**YOUR GOAL:**
Each entry below must be repeated exactly. Leave the pictures out of it.

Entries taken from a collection
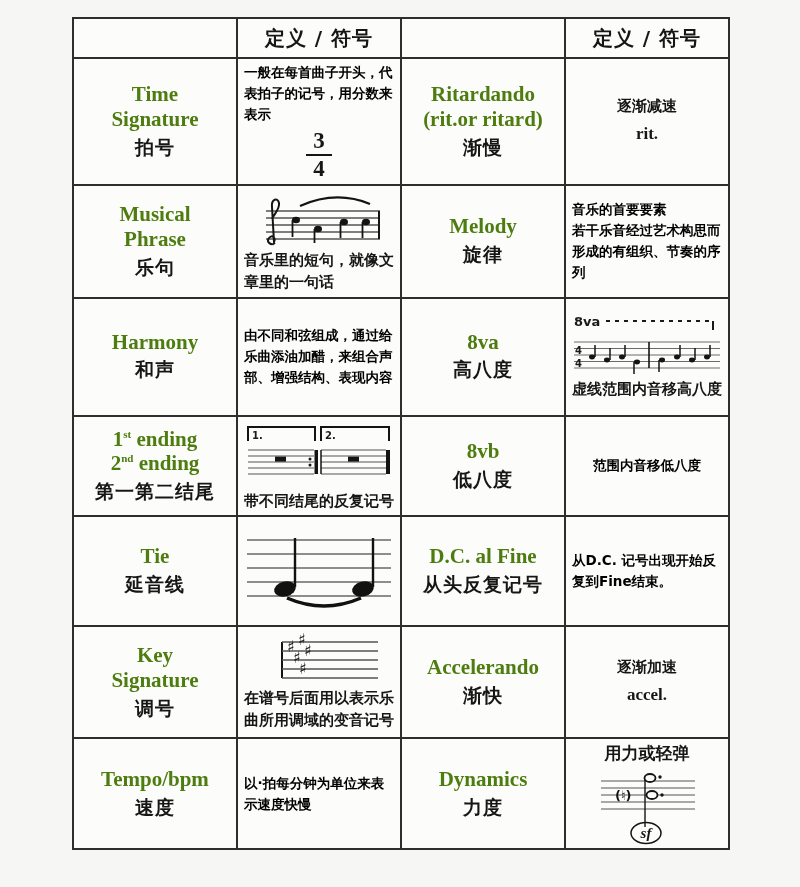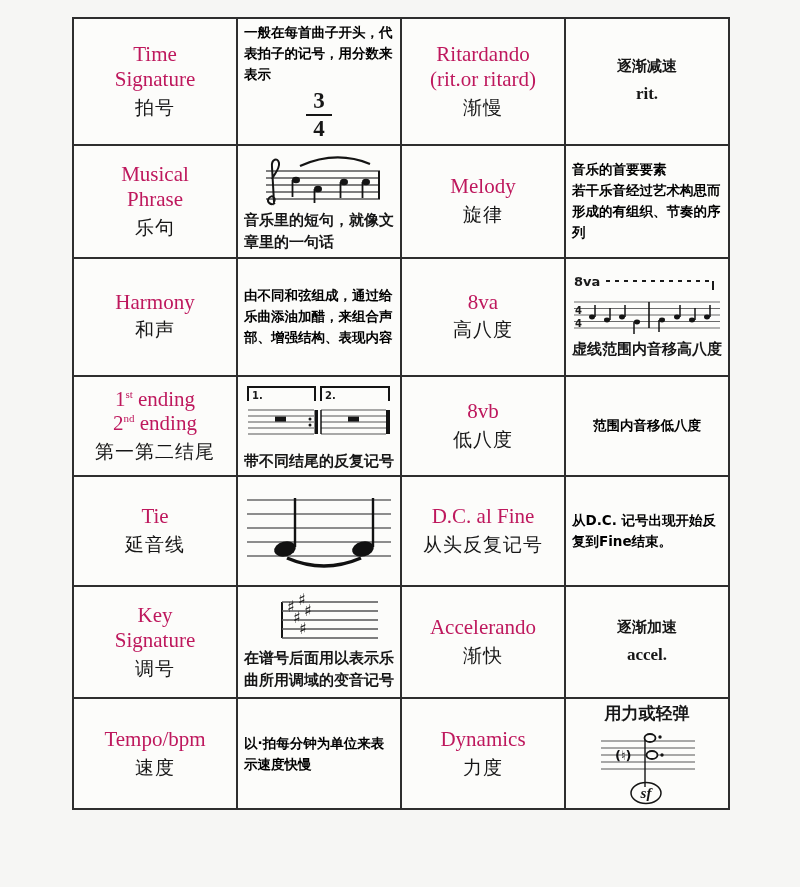"定义 / 符号" tr { html: none -> <tr> <td></td> <td>定义 / 符号</td> <td></td> <td>定义 / 符号</td> </tr> }
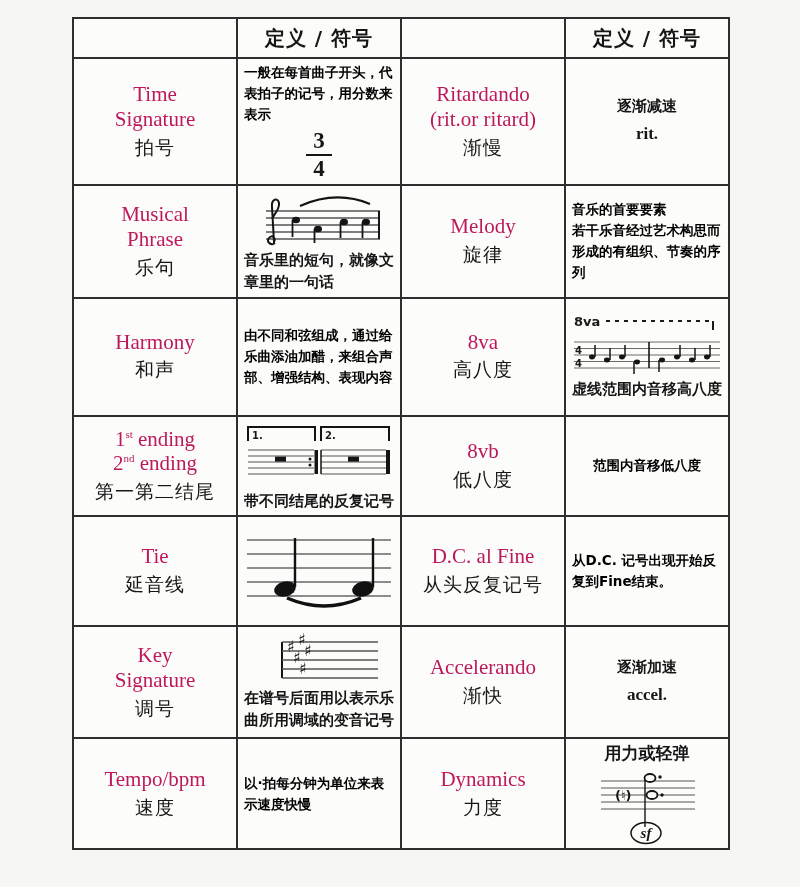"Time" .term-en { color: #be185d -> #4d7c0f; font-weight: 400 -> 700 }
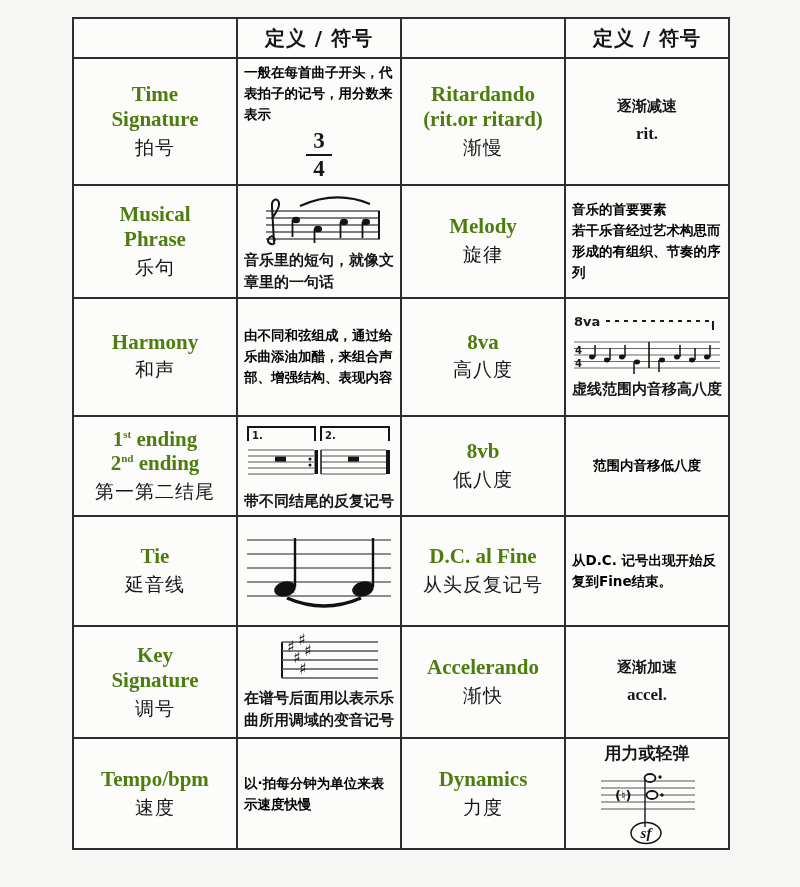"拍号" .term-zh { font-weight: 400 -> 700 }
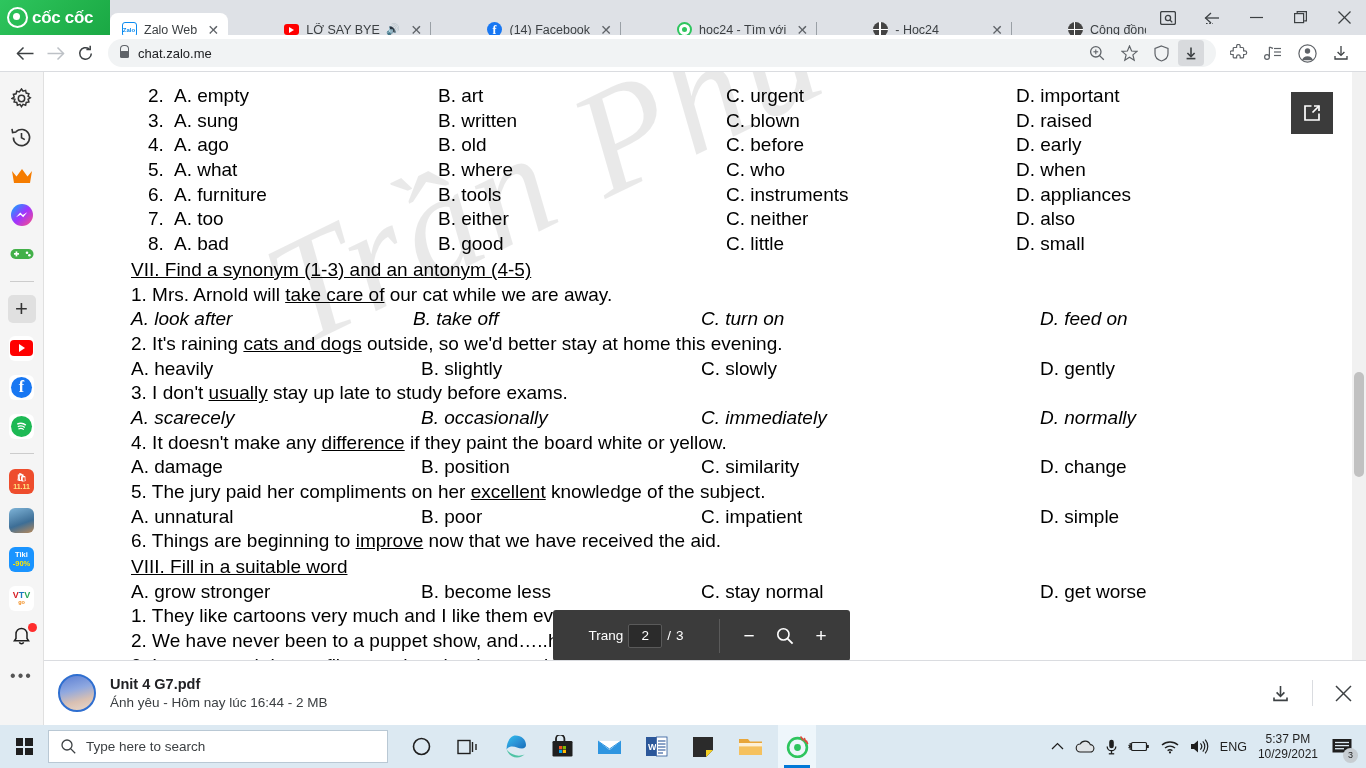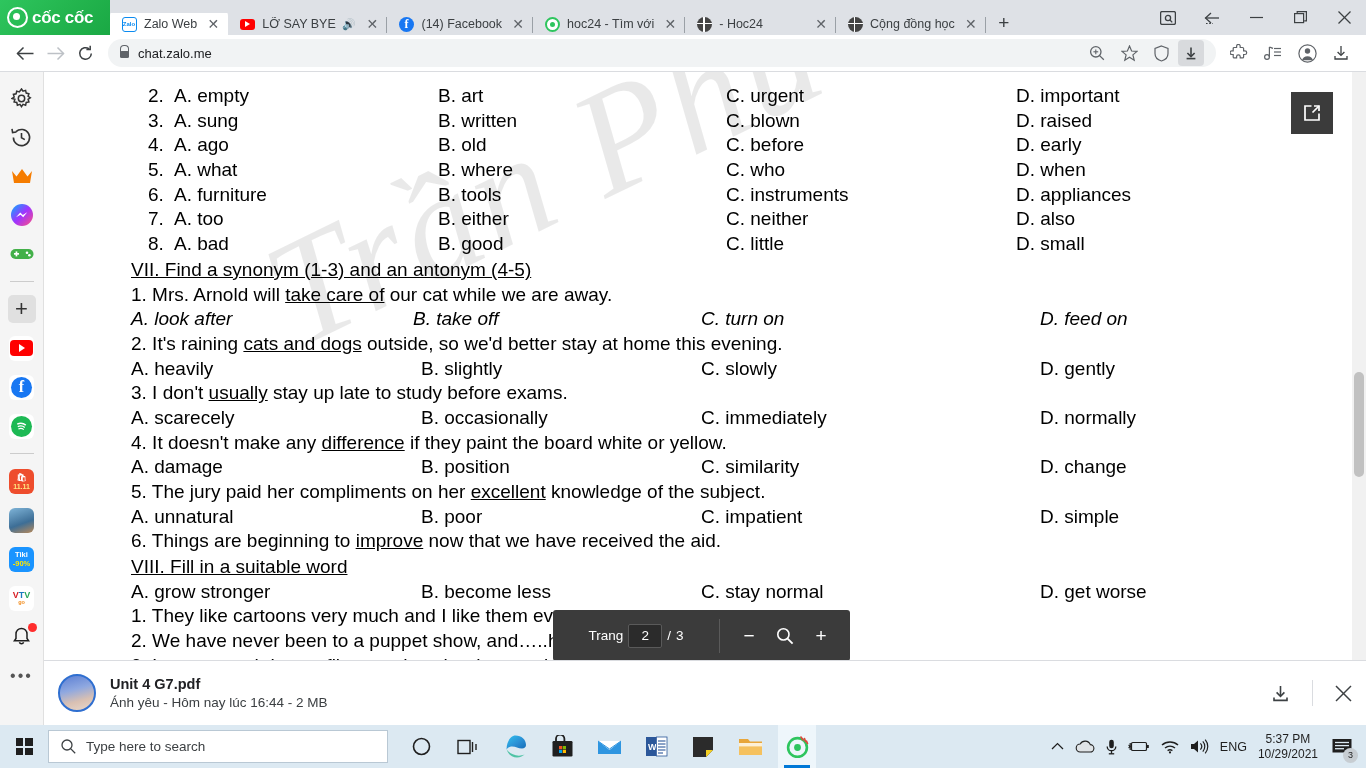"Zalo Web" .tabs { align-items: center -> flex-start; gap: none -> 44px }
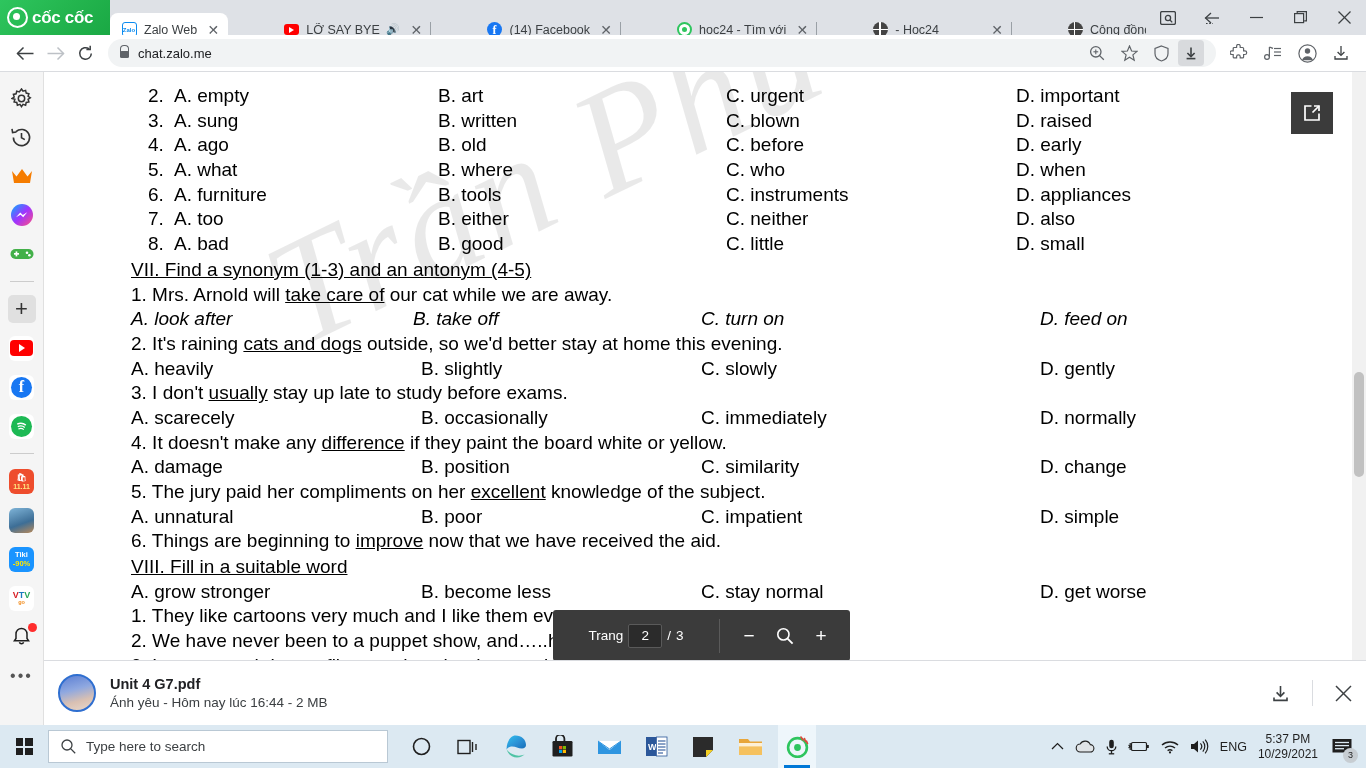"A. scarecely" div.row { font-style: none -> italic }
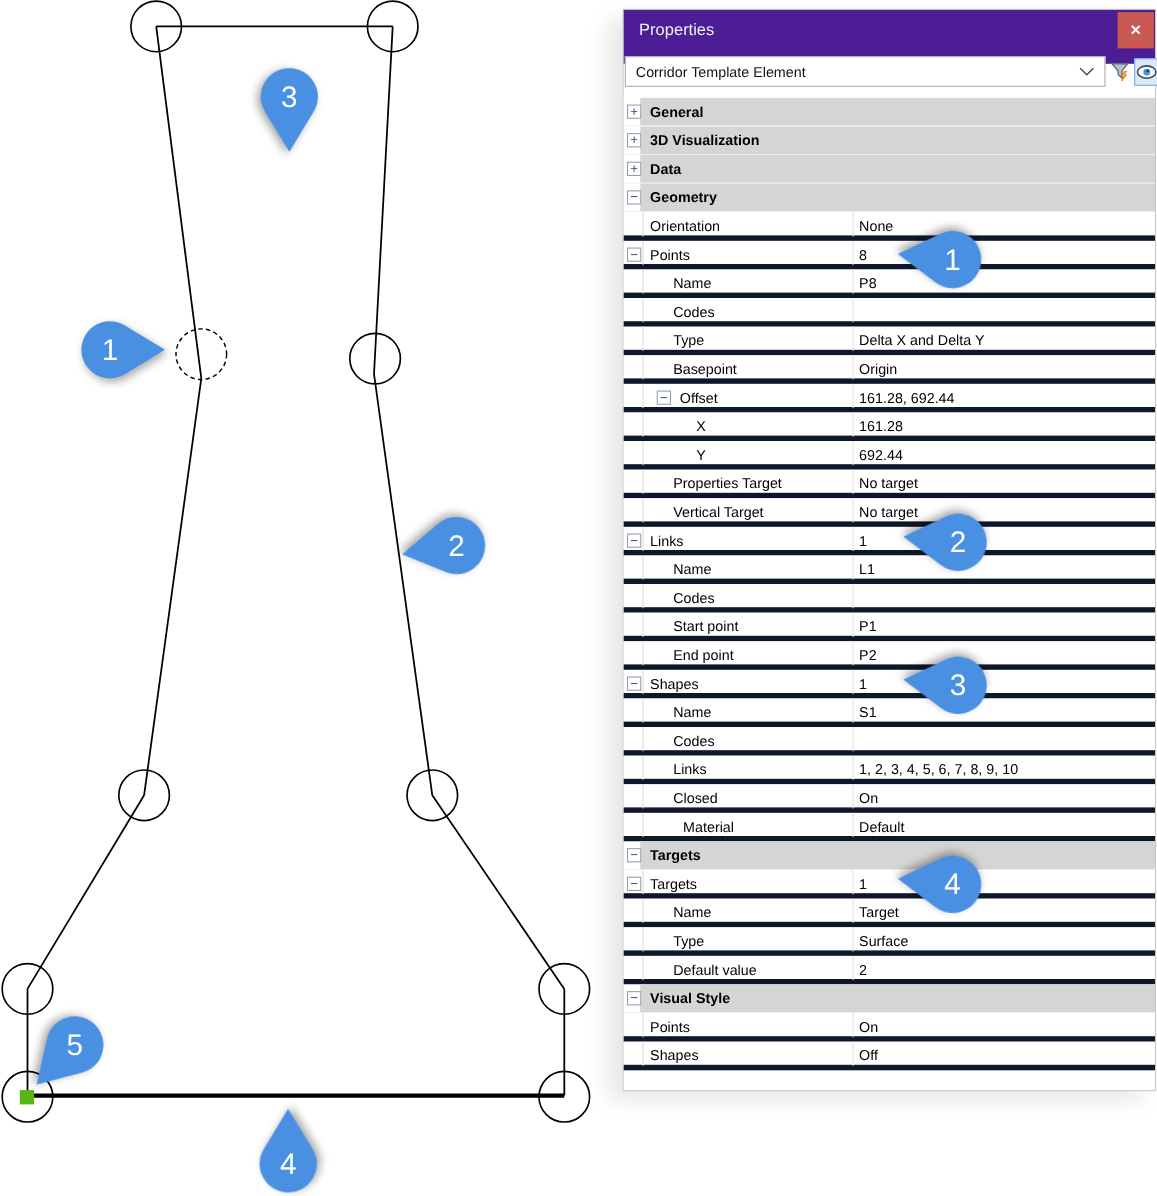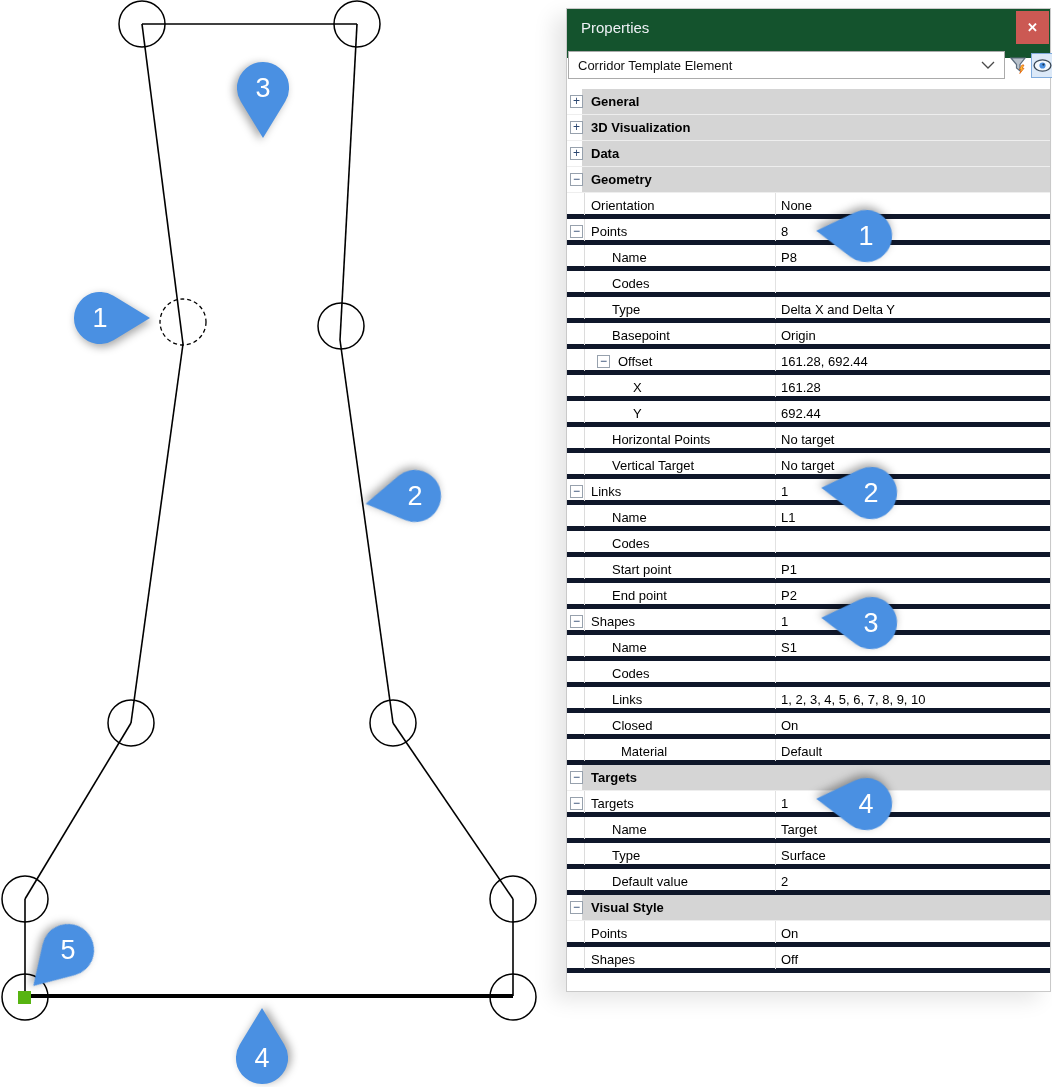"Properties" #titlebar { background: #14532d -> #4c1d95 }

**SOLUTION TO THIS EXERCISE:**
"定义 / 符号" tr { html: none -> <tr> <td></td> <td>定义 / 符号</td> <td></td> <td>定义 / 符号</td> </tr> }
"Time" .term-en { color: #be185d -> #4d7c0f; font-weight: 400 -> 700 }
"拍号" .term-zh { font-weight: 400 -> 700 }
"Zalo Web" .tabs { align-items: center -> flex-start; gap: none -> 44px }
"A. scarecely" div.row { font-style: none -> italic }
"Properties" #titlebar { background: #14532d -> #4c1d95 }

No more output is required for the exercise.